Oh, and Office stll comes in 32 bit mode for some reason. If you're building an Office plugin, you may need 32 bit code.

flohofwoe · 40m ago
The upside is 32-bit pointers, but the downside is the small register set of x86. Best would be 64-bit ISA with 32-bit pointers, but I don't know if Windows supports such a mode.
kelnos · 35m ago
That mode is called "x32", and Windows doesn't support it. Linux does, but it's not particularly popular, and I believe many distros that used to support it have dropped such support.
layer8 · 14h ago
It’s friendly to users running older or LTSC versions (officially supported until 2032) on older hardware and/or in resource-constrained environments (RAM, power efficiency). There’s a large class of programs who are perfectly fine with 2 GB or less.
malkia · 13h ago
There is `clang-cl` and `lld` that can link windows executables cross platform, targeting "MSVC" without Wine hacks.
ftco · 10h ago
The bigger problem is legal concerns. Shipping MSVC headers might violate MS EULA.
mmastrac · 16h ago
This makes a lot of sense. Obscure Windows bugs make for unhappy developers. Unless you have a local windows setup, the platform is challenging to debug. I spent too much time while working at Deno on this sort of thing.
layer8 · 15h ago
They are only demoting one of two Windows targets. This isn’t about Windows, it’s about there being no maintainer for one of the two toolchains. Unfortunately, it’s the open-source toolchain that is being demoted.
josephcsible · 14h ago
It's not just one of two. There used to be four Tier 1 Windows targets, and there are still three: i686-pc-windows-msvc, x86_64-pc-windows-gnu, and x86_64-pc-windows-msvc.
dblohm7 · 15h ago
> If you rely on the *-windows-gnu targets and have expertise in this area, we would be very happy to have you as a target maintainer.

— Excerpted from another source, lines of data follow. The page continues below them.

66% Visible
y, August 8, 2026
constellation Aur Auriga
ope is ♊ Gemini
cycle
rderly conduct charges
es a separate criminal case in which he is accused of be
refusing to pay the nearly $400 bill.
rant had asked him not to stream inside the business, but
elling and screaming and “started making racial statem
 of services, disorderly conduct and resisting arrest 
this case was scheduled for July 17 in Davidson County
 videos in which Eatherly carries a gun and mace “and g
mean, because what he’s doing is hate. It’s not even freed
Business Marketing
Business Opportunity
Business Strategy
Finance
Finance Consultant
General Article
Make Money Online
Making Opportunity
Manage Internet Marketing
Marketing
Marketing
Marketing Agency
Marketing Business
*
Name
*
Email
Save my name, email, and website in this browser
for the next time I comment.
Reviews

Damn, I'd love to take that on, if only I had the time...

jmclnx · 16h ago
Edit: Seems the article is only for Microsoft Windows, so what follows may be a waste of bandwidth :)

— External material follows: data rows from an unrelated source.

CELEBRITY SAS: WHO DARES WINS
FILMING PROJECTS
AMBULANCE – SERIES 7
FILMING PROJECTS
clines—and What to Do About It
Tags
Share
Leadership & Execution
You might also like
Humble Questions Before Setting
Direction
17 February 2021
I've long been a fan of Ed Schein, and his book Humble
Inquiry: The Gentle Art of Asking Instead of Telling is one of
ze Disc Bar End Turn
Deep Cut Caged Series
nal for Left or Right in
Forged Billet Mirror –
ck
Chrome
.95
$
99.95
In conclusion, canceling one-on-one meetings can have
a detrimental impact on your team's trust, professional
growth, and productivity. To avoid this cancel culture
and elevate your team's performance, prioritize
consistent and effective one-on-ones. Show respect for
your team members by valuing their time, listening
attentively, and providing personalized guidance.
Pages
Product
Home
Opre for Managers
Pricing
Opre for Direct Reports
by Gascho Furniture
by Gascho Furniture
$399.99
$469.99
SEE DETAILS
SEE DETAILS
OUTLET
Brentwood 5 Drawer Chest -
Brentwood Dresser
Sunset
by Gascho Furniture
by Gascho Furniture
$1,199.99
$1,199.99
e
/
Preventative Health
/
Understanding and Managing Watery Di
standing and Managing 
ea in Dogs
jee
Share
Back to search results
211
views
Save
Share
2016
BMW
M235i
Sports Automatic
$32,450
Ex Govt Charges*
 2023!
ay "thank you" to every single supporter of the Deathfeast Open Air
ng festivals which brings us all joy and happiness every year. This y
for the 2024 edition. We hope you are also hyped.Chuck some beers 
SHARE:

Well I guess this will cause OpenBSD to drop more packages that depend upon rust for i386:

https://marc.info/?l=openbsd-misc&m=174696055709421&w=2

FWIW, OpenBSD i386 seems to be on its way to tier 2 anyway:

https://www.openbsd.org/i386.html

I wonder if this could cause NetBSD to start dropping packages that need rust on some ports. Right now, due to NetBSD's assume Cross-Compiling, I do not think rust is an issue for NetBSD (yet).